By: Angie Haddock
When eighteen-year-old witch Iris Gray accidentally enacts a curse that could have dire consequences, she must team up with a boy who hates witches to make sure her magic isn’t unleashed on the world.
Iris and her mom are both witches. Iris’ best friend back home, Amy, was a witch, too. But she got into trouble, and the witch council took her magic away. Iris was present, but the council determined that she was not involved. Not everyone trusted her after that incident, though, and eventually she and her mom moved away to start over. Her dad did not come with them, which causes Iris to not want to get close to new people. She is especially guarded about being a witch. If even her own dad ended up not being able to handle it, why would other people?
Their new home is in the Pacific Northwest, where they run a wildlife refuge. It’s perfect for them, as their magic is one that focuses on animals. An old friend of her mom’s is also in the area, and runs a restaurant. They’ve established a good “home” there.
Pike Adler, a college student studying ornithology, is interning at the refuge. Not only is he cocky, but he mentions more than once that he hates witches. This makes Iris feel threatened. She doesn’t want her or her mom’s lives disrupted again, not when they seem to have found the perfect place. So she writes a curse for Pike. Now, she wasn’t really intending on cursing him – the plan was to write it out and not use it. Like some people write angry letters they don’t ever send. She means to bind the curse to a bundle of herbs, and burn it. No one gets hurt, right?
Except that an owl swoops down while she’s doing this ritual, and now the owl carries the curse. And then he flies away.
Obviously, Iris is panicking and wants to go after the owl. She knows how much trouble she could cause with the curse out there in the wild, and she’s already had to witness her best friend lose her sense of magic. Her mom, not knowing about the curse part, agrees to let Iris track the owl and try to bring him back… if she takes Pike along. He is a bird expert in training, after all.

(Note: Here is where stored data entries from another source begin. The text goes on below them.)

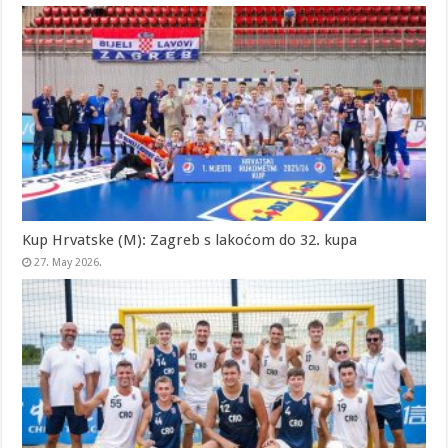
Kup Hrvatske (M): Zagreb s lakoćom do 32. kupa
27. May 2026.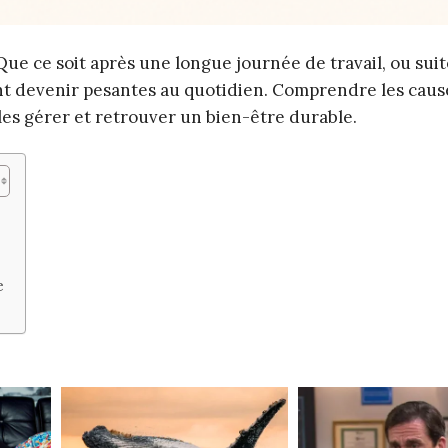
Que ce soit après une longue journée de travail, ou sui
t devenir pesantes au quotidien. Comprendre les caus
les gérer et retrouver un bien-être durable.
e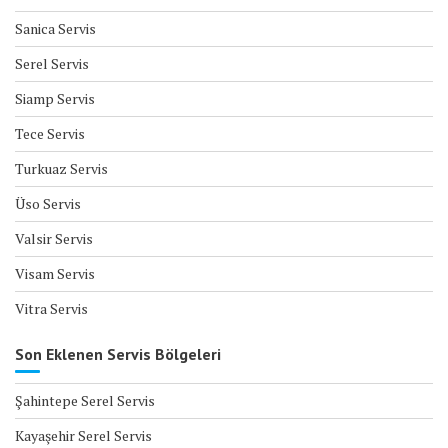
Sanica Servis
Serel Servis
Siamp Servis
Tece Servis
Turkuaz Servis
Üso Servis
Valsir Servis
Visam Servis
Vitra Servis
Son Eklenen Servis Bölgeleri
Şahintepe Serel Servis
Kayaşehir Serel Servis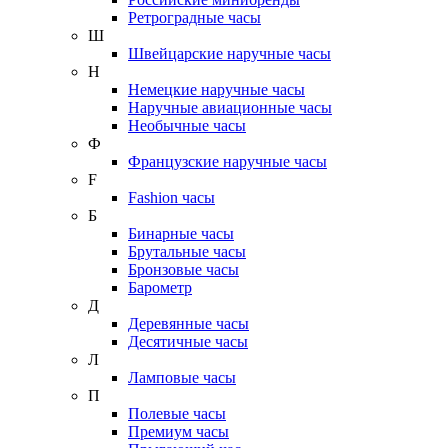
Ретроградные часы
Ш
Швейцарские наручные часы
Н
Немецкие наручные часы
Наручные авиационные часы
Необычные часы
Ф
Французские наручные часы
F
Fashion часы
Б
Бинарные часы
Брутальные часы
Бронзовые часы
Барометр
Д
Деревянные часы
Десятичные часы
Л
Ламповые часы
П
Полевые часы
Премиум часы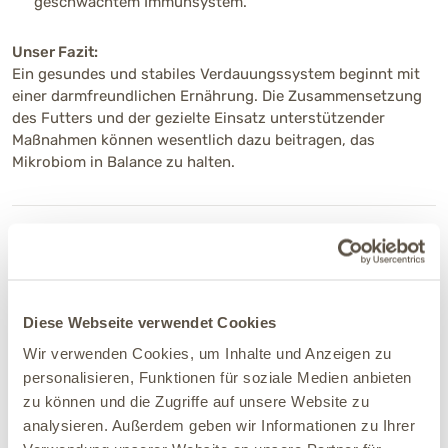
geschwächtem Immunsystem.
Unser Fazit:
Ein gesundes und stabiles Verdauungssystem beginnt mit
einer darmfreundlichen Ernährung. Die Zusammensetzung
des Futters und der gezielte Einsatz unterstützender
Maßnahmen können wesentlich dazu beitragen, das
Mikrobiom in Balance zu halten.
Warum eine artgerechte Ernährung
auch darmfreundlich sein sollte.
In der langjährigen Praxis unserer Tierärzt:innen hat sich
Diese Webseite verwendet Cookies
gezeigt: Ein gut funktionierendes Verdauungssystem kann
Wir verwenden Cookies, um Inhalte und Anzeigen zu
wesentlich zum allgemeinen Wohlbefinden von Hunden
personalisieren, Funktionen für soziale Medien anbieten
beitragen. Viele Tiere zeigen eine verbesserte
zu können und die Zugriffe auf unsere Website zu
Lebensqualität, wenn ihre Fütterung den individuellen
analysieren. Außerdem geben wir Informationen zu Ihrer
Bedürfnissen angepasst wird – insbesondere unter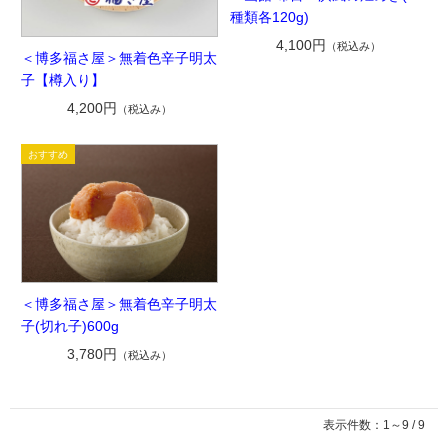
種類各120g)
4,100円
（税込み）
＜博多福さ屋＞無着色辛子明太
子【樽入り】
4,200円
（税込み）
＜博多福さ屋＞無着色辛子明太
子(切れ子)600g
3,780円
（税込み）
表示件数：1～9 / 9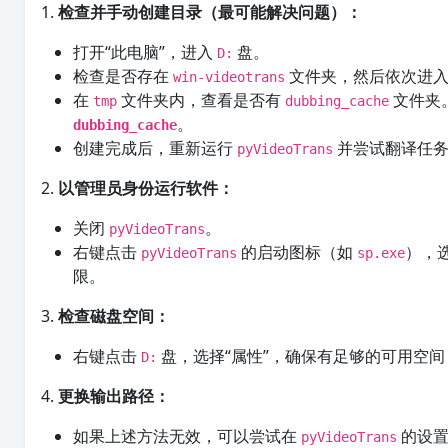
1.
检查并手动创建目录（最可能解决问题）：
打开“此电脑”，进入
盘。
D:
检查是否存在
文件夹，然后依次进
win-videotrans
在
文件夹内，查看是否有
文件夹
tmp
dubbing_cache
。
dubbing_cache
创建完成后，重新运行
并尝试翻译任
pyVideoTrans
2.
以管理员身份运行软件：
关闭
。
pyVideoTrans
右键点击
的启动图标（如
），
pyVideoTrans
sp.exe
限。
3.
检查磁盘空间：
右键点击
盘，选择“属性”，确保有足够的可用空间
D:
4.
更换输出路径：
如果上述方法无效，可以尝试在
的设置
pyVideoTrans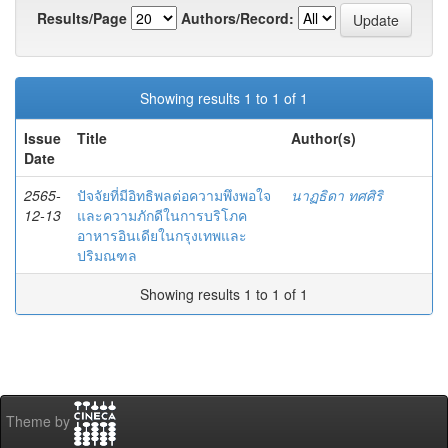
Results/Page
Authors/Record:
Showing results 1 to 1 of 1
Issue
Title
Author(s)
Date
2565-
ปัจจัยที่มีอิทธิพลต่อความพึงพอใจ
นาฏธิดา ทศศิริ
12-13
และความภักดีในการบริโภค
อาหารอินเดียในกรุงเทพและ
ปริมณฑล
Showing results 1 to 1 of 1
Theme by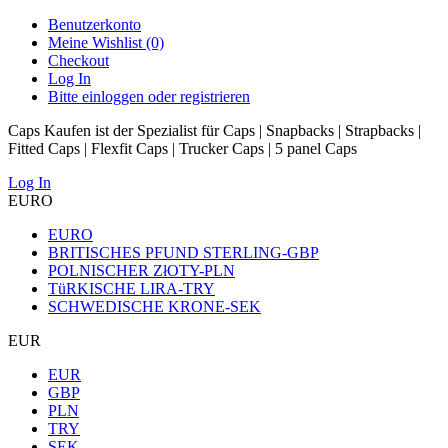
Benutzerkonto
Meine Wishlist (0)
Checkout
Log In
Bitte einloggen oder registrieren
Caps Kaufen ist der Spezialist für Caps | Snapbacks | Strapbacks |
Fitted Caps | Flexfit Caps | Trucker Caps | 5 panel Caps
Log In
EURO
EURO
BRITISCHES PFUND STERLING-GBP
POLNISCHER ZłOTY-PLN
TüRKISCHE LIRA-TRY
SCHWEDISCHE KRONE-SEK
EUR
EUR
GBP
PLN
TRY
SEK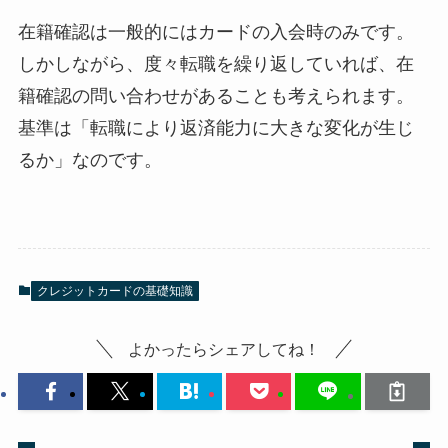
在籍確認は一般的にはカードの入会時のみです。
しかしながら、度々転職を繰り返していれば、在
籍確認の問い合わせがあることも考えられます。
基準は「転職により返済能力に大きな変化が生じ
るか」なのです。
クレジットカードの基礎知識
よかったらシェアしてね！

This is a YA book, so of course some romance blossoms during their adventures. And in fact, the ending is a little too happy to be believable, in my opinion. (It’s fine, it’s what the audience probably wants, but it’s not super realistic. But then again, it’s a book about magic, so…) But I enjoyed the adventures they have trying to get to the owl, nonetheless. The book takes place in the spring, but I felt like summer was still a great time to be reading about nature, hiking, and camping (and s’mores).